[EXERCISE] List the text of every item below as a numbered list, leaving out blank lines.

[MATERIAL PROVIDED]
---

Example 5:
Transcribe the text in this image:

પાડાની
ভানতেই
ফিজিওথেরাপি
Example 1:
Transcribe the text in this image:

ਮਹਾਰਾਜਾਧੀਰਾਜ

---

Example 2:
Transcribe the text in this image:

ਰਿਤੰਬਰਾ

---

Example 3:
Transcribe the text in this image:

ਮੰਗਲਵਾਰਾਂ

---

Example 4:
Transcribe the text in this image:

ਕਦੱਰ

[TASK RESPONSE]
1. ---
2. Example 5:
3. Transcribe the text in this image:
4. પાડાની
5. ভানতেই
6. ফিজিওথেরাপি
7. Example 1:
8. Transcribe the text in this image:
9. ਮਹਾਰਾਜਾਧੀਰਾਜ
10. ---
11. Example 2:
12. Transcribe the text in this image:
13. ਰਿਤੰਬਰਾ
14. ---
15. Example 3:
16. Transcribe the text in this image:
17. ਮੰਗਲਵਾਰਾਂ
18. ---
19. Example 4:
20. Transcribe the text in this image:
21. ਕਦੱਰ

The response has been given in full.